Malinga’s short – each film is only around 10 minutes long – demonstrates some of the challenges that the creatives faced when conveying the stories. It is set at on the wild frontier of the Chewzi Kingdom of future Uganda.

The village is never shown, only the cyborg cattle that produce precious Chwezinite from their horns, along the elite force of warrior herders who must defend the cattle from deadly spirits.

It’s a masterclass in brevity and efficient storytelling where the viewer is expected to fill in the missing pieces using a collection of visual clues. This has become second nature to animation audiences that have matured on the story vocabularies of Anime but can be challenging for those who don’t speak the visual language.

“We all have fully imagined universes where these stories take place, but we can only show you a window into that world.

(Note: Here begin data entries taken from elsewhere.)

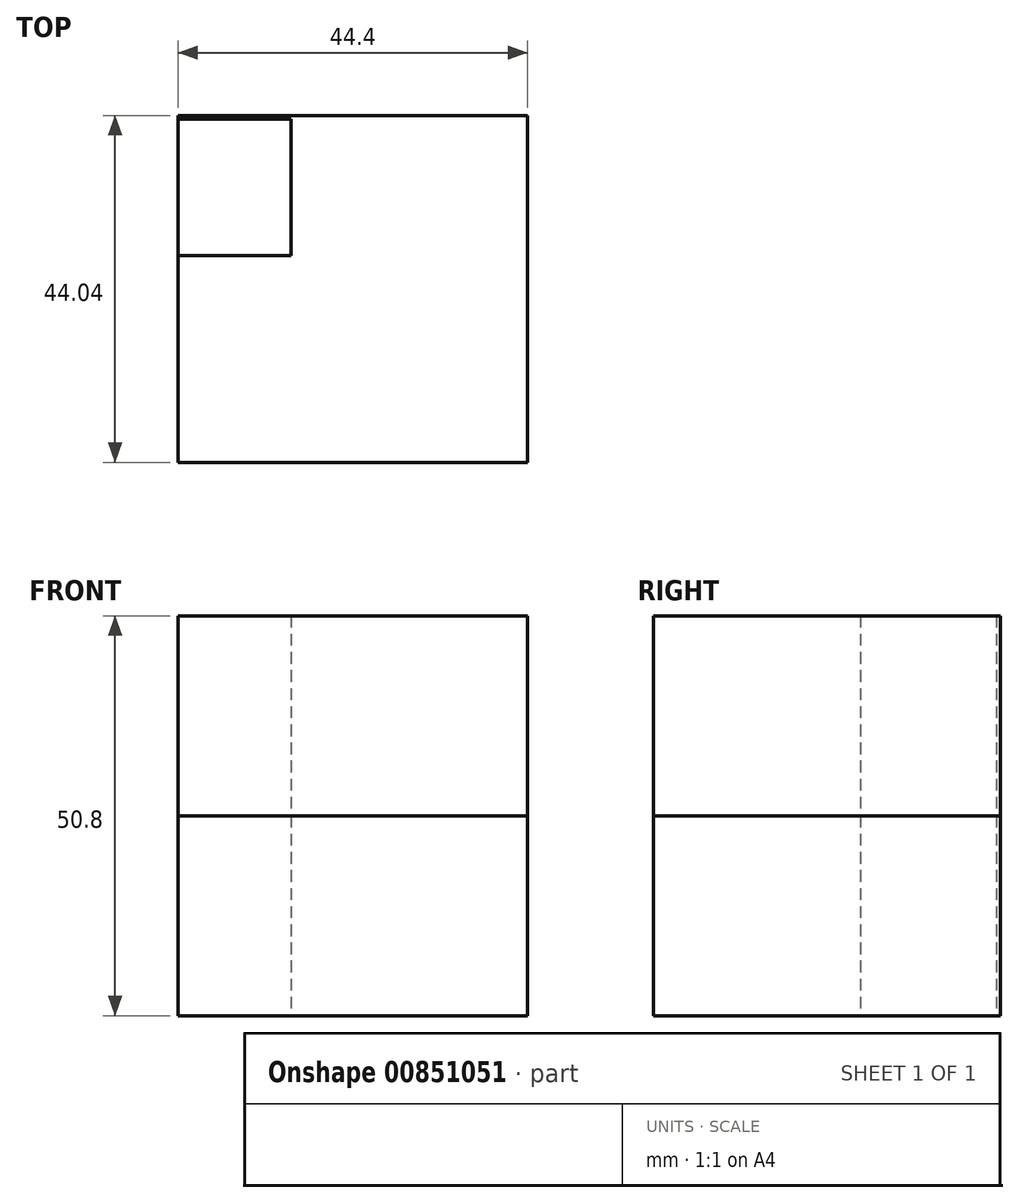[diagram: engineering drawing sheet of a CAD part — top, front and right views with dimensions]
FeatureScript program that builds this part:
annotation { "Feature Type Name" : "Feature", "Feature Type Description" : "" }
export const myFeature = defineFeature(function(context is Context, id is Id, definition is map)
    precondition{}
    {
        {
            var Q0;
            Q0=qCreatedBy(makeId("Top.planeOp"),FACE);
            var sketch = newSketch(context, id + "F0", { "sketchPlane" : qUnion([Q0])});
            skLineSegment(sketch, "E0.bottom", {"start": v(0, 44.04) * mm, "end": v(44.4, 44.04) * mm});
            skLineSegment(sketch, "E0.top", {"start": v(0, 0) * mm, "end": v(44.4, 0) * mm});
            skLineSegment(sketch, "E0.left", {"start": v(0, 44.04) * mm, "end": v(0, 0) * mm});
            skLineSegment(sketch, "E0.right", {"start": v(44.4, 44.04) * mm, "end": v(44.4, 0) * mm});
            skSolve(sketch);
        }
        {
            var Q0;
            Q0=makeQuery(id+"F0.imprint","IMPRINT",FACE,{"disambiguationData":[TD([[makeQuery(id+"F0.imprint","IMPRINT",EDGE,{"derivedFrom":sQuery(id+"F0.wireOp",EDGE,"E0.bottom")}),-1.0]])]});
            var sketch = newSketch(context, id + "F1", { "sketchPlane" : qUnion([Q0])});
            skLineSegment(sketch, "E1.bottom", {"start": v(0, 41.54) * mm, "end": v(0, 41.54) * mm});
            skLineSegment(sketch, "E1.top", {"start": v(0, 43.57) * mm, "end": v(0, 43.57) * mm});
            skLineSegment(sketch, "E1.left", {"start": v(0, 41.54) * mm, "end": v(0, 43.57) * mm});
            skLineSegment(sketch, "E1.right", {"start": v(0, 41.54) * mm, "end": v(0, 43.57) * mm});
            skLineSegment(sketch, "E2.bottom", {"start": v(14.34, 26.27) * mm, "end": v(0, 26.27) * mm});
            skLineSegment(sketch, "E2.top", {"start": v(14.34, 43.57) * mm, "end": v(0, 43.57) * mm});
            skLineSegment(sketch, "E2.left", {"start": v(14.34, 26.27) * mm, "end": v(14.34, 43.57) * mm});
            skLineSegment(sketch, "E2.right", {"start": v(0, 26.27) * mm, "end": v(0, 43.57) * mm});
            skSolve(sketch);
        }
        {
            var Q0;
            Q0=makeQuery(id+"F0.imprint","IMPRINT",FACE,{"disambiguationData":[TD([[makeQuery(id+"F0.imprint","IMPRINT",EDGE,{"derivedFrom":sQuery(id+"F0.wireOp",EDGE,"E0.bottom")}),-1.0]])]});
            var Q1;
            {var subQ0=sQuery(id+"F1.wireOp",EDGE,"E2.bottom");Q1=makeQuery(id+"F1.imprint","IMPRINT",FACE,{"disambiguationData":[TD([[makeQuery(id+"F1.imprint","IMPRINT",EDGE,{"derivedFrom":subQ0}),-1.0]])]});}
            extrude(context, id + "F2", {"entities" : qUnion([Q0, Q1]), "depth" : 25.4 * mm, "offsetDistance" : 25.4 * mm});
        }
        {
            var Q0;
            Q0=makeQuery(id+"F2.opExtrude","CAP_FACE",FACE,{"disambiguationData":[OSD([sQuery(id+"F0.wireOp",EDGE,"E0.bottom"),sQuery(id+"F0.wireOp",EDGE,"E0.top"),sQuery(id+"F0.wireOp",EDGE,"E0.left"),sQuery(id+"F0.wireOp",EDGE,"E0.right")])],"isStart":false});
            var Q1;
            Q1=makeQuery(id+"F2.opExtrude","CAP_FACE",FACE,{"disambiguationData":[OSD([sQuery(id+"F1.wireOp",EDGE,"E2.bottom"),sQuery(id+"F1.wireOp",EDGE,"E2.top"),sQuery(id+"F1.wireOp",EDGE,"E2.left"),sQuery(id+"F1.wireOp",EDGE,"E2.right")])],"isStart":false});
            extrude(context, id + "F3", {"entities" : qUnion([Q0, Q1]), "depth" : 25.4 * mm, "offsetDistance" : 25.4 * mm});
        }
    });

As creatives or responsibility is to set the lexicon that the audience can follow, we’ve all seen enough animation to know what’s going on,” says You Give Me Heart director Lesego Vorster.

Responsible representation              

Vorster’s commentary on the pressures of social media and its dehumanising effects also doesn’t waste time getting into the meat of the story and is one of the few stories with a male lead. 

All the directors worked separately, so the two themes of strong ancestral connections and female-focused stories occurred organically – to a point where the producers asked Surf Sangoma (a dark sci-fi thriller set in dystopian Kwa-Zulu Natal) directors Nthato Mokgata (aka Spoek Mathambo) and Catherine Green to gender swap the lead character to a male. 

Projects like Moremi by Nigerian director Shofela Coker, Kenyan Ng’endo Mukli’s breathtaking Enkai tale of a mother torn between protecting the earth and spending time with her daughter further stress a more matriarchal view of African society.

While Simangaliso Sibaya’s Mkhuzi: The Spirit Racer and Tshepo Moche’s First Totem Problems grapple with the generational tensions introduced by the legacy of the elders.

As a whole the sub-Saharan projects all speak richly of the ancestral baggage that these creators carry and must contend with, as well as the emergence of females as the true community leaders.

It is only Stardust by Egyptian Ahmed Teilab that focuses on the lead character standing apart from the elders or ancestors and forging a new – if predetermined – path forward.

Kizazi Moto: Generation Fire achieves a lot for the continent and is beacon for budding African animators to look towards as a vision of what is possible. 

The anthology builds on the foundations laid in Hollywood – think the soaring towers of Wakanda in Black Panther and the hand-drawn aesthetic of the Spider-Verse – but also propels the local industry forward.

There is something for everyone in this eclectic mix of animated shorts and, if Orion Ross’ excitement is anything to go on, Disney could be serving another buffet soon. Kizazi Moto is streaming now on Disney+.